То, что Бобрищев-Пушкин подал прощение в Синод, с вполне понятной легкостью стало известно исправнику. Поэтому им был отправлен очередной рапорт. "Настроение его простирается в туруханский Троицкий монастырь для богомолья". Вероятно в связи с этим, а возможно и для ознакомления на месте с деятельной жизнью Шаховского, развернувшего широкую переписку с Императорской Академией наук, открывшем настоящую школу, в Туруханск выехал енисейский окружной начальник Бобылев, ловкий и осторожный чиновник, человек с болезненным самомнением. Дорогой он заболел и прибыл в Туруханск с мыслью, что ему, чего доброго, не придется возвратиться домой: он отлично знал о том, что в этой глуши нет даже захудалого лекаря. К счастью для него, Сапожников вспомнил о Шаховском и посоветовал пригласить его. Шаховской, добровольно взяв на себя обязанности лекаря, не считал себя вправе отказать в помощи и явился тотчас. За лечение он взялся всерьез и через несколько дней Бобылеву значительно полегчало.
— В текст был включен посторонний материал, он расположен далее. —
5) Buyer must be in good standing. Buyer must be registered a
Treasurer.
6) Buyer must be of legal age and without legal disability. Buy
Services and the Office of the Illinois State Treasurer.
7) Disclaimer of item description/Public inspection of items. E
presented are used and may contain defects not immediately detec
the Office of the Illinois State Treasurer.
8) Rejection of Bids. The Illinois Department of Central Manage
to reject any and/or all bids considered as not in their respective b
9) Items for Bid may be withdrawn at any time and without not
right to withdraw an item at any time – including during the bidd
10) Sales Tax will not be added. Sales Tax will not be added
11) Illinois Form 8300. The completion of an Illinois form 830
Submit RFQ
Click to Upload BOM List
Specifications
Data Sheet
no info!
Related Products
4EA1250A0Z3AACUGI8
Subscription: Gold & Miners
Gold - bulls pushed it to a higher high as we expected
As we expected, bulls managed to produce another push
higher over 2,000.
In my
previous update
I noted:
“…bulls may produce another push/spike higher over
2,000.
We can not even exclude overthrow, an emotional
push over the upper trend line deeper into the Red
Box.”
Может быть, болезненная слабость, а может быть радостное чувство выздоравливающего человека повлияли, но Бобылев, пригласив к себе Бобрищева- Пушкина, выслушал его внимательно, после чего написал губернатору Степанову обстоятельное письмо.
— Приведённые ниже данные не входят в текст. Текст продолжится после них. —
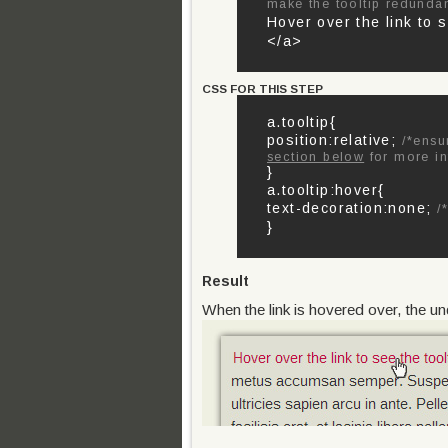
make the tooltip redunda
Hover over the link to 
</a>
CSS FOR THIS STEP
a.tooltip{
position:relative;
/*ensu
section below
for more in
}
a.tooltip:hover{
text-decoration:none;
/*
}
Result
When the link is hovered over, the un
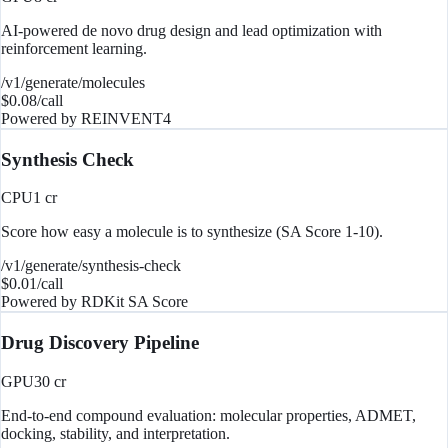
AI-powered de novo drug design and lead optimization with
reinforcement learning.
/v1/generate/molecules
$
0.08
/call
Powered by
REINVENT4
Synthesis Check
CPU
1
cr
Score how easy a molecule is to synthesize (SA Score 1-10).
/v1/generate/synthesis-check
$
0.01
/call
Powered by
RDKit SA Score
Drug Discovery Pipeline
GPU
30
cr
End-to-end compound evaluation: molecular properties, ADMET,
docking, stability, and interpretation.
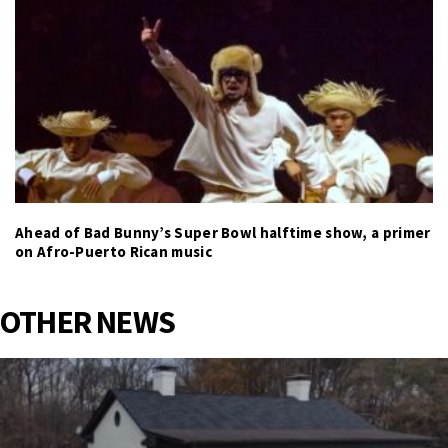
Ahead of Bad Bunny’s Super Bowl halftime show, a primer
on Afro-Puerto Rican music
OTHER NEWS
"Находящийся в Туруханске Бобрищев-Пушкин с самого своего прибытия сюда был в величайшей степени ипохондрии, которая для людей недальновидных показывала его рассудок помешанным. Главная причина происхождения таковой сильной ипохондрии, как полагать с достоверностью можно: находящаяся в нем черножелчная болезнь, понесенное им наказание, раскаяние в своем преступлении, трудный переезд из Колымска в Туруханск, крайняя его бедность и даже нищета, в коей он и ныне находится. В разговорах он очень молчалив и печален, участь свою сносит с видимою горечью".
Во время болезни Бобылев принимал ссыльных на квартире каждый день; Шаховского как врача, Бобрищева как собрата по болезни. В разговорах был ровен, слушал всегда внимательно, отечески внушал, что только достойное поведение может облегчить их участь. Отслужив молебен в честь своего избавления от недуга, Бобылев отбыл в Енисейск.
Каково же было негодование декабристов, когда в присутствии не только должностных лиц, но и купцов, Сапожников огласил предписание отбывшего окружного начальника. "Объявить им (Шаховскому и Бобрищеву - Ж.Т.), призвав в канцелярию, чтоб они никогда ни выше, ни возле меня стоять не смели, а остановились бы наряду с прочими молельщиками н оказывали, как в церкви, так и во всех публичных местах должное званию моему уважение".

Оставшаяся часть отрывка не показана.